• **To be done**
(a) Using the excerpt about arriving in Lagos, answer each question below on its own line, marked (i), (ii), (iii):
(i) At which airport did the narrator land?
(ii) What fare did the woman quote for the ride to Lekki?
(iii) How long did the drive to Lekki take?
(b) Translate this sentence from the excerpt about arriving in Lagos into French: "I knew I was being cheated but I also knew there was nothing I could do about it."

• **Excerpt**

## START

When Ghana-based Nigerian singer, Villy, told me that taxi drivers in Ghana are ready to cheat you the minute they detect foreignness in your voice, I didn’t believe him. I remember telling him Ghanaians and Nigerians are siblings, and all he needs to do is speak pidgin. He laughed at my naivety and told me that the only reason they couldn’t cheat him was because he knew his way around.

I didn’t know my way around. I landed at Murtala Muhammed Airport in Lagos, my ignorance obvious.

A woman in a grey suit and flats rushed to help me with my luggage before asking if I needed a cab. I told her I needed to make a phone call first. She whipped out an old Nokia and I read Okey Adichie’s number for her off my phone. After a few seconds of talking to Okey she announced that we were going to Lekki.

“You get naira?”she asked as she wheeled my bag behind her.

That was when I made my first mistake: I replied in fine fine English instead of pidgin. My second mistake was not converting my cedis to naira before getting on the plane. The woman told me it would cost 200 cedis to take me to Lekki. I told her it was too expensive.

“You’re lucky o!” she said. “Some people, we charge them plenty dollars.”

I knew I was being cheated but I also knew there was nothing I could do about it. I had to get to Lekki.

The drive to Lekki took almost two hours. After getting lost twice, the cab driver, who kept calling me aunty and apologizing for his bad cough, finally found Lekki Waterside Hotel.

## END

• **Given material**

## START

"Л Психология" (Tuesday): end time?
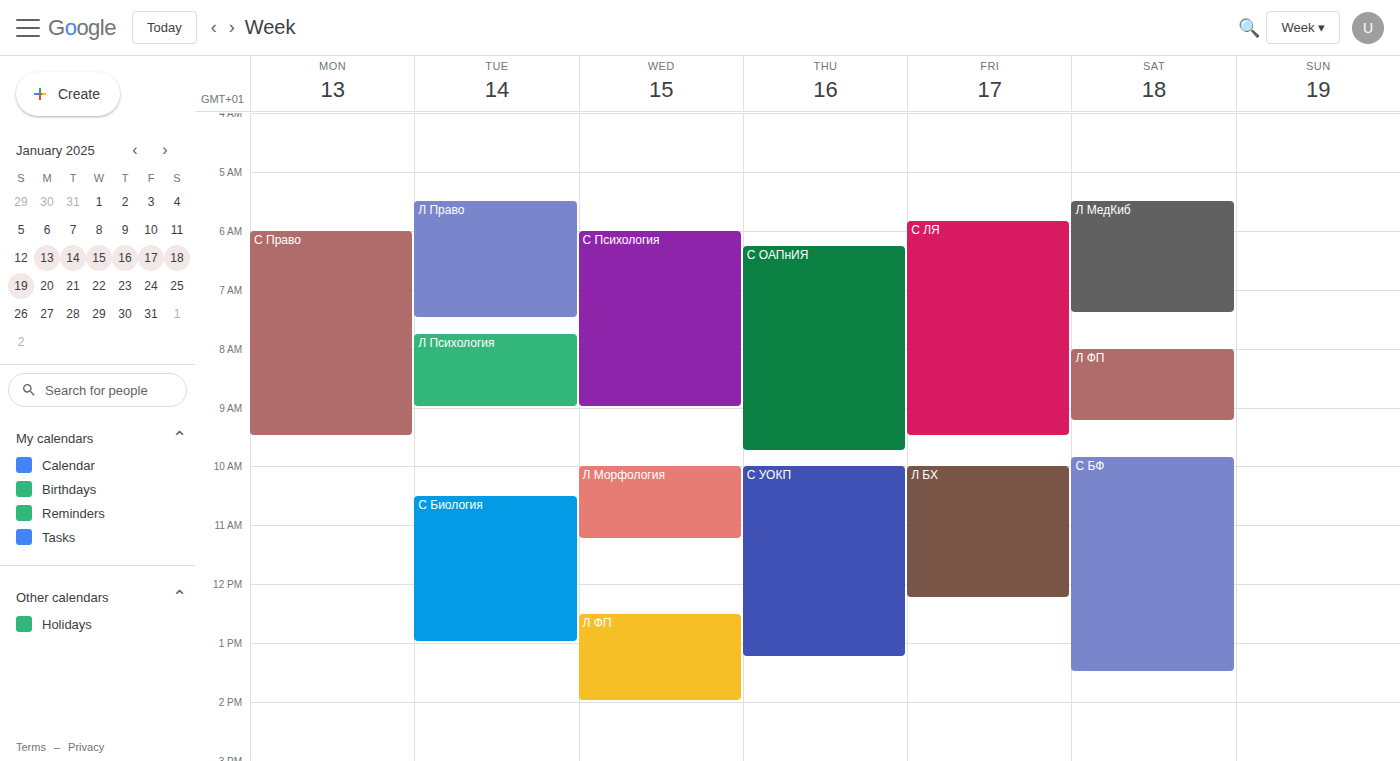
9:00 AM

## END

• **Responses for each task**
(a)
(i) Murtala Muhammed Airport in Lagos
(ii) 200 cedis
(iii) Almost two hours

(b) Je savais qu'on m'escroquait, mais je savais aussi que je n'y pouvais rien.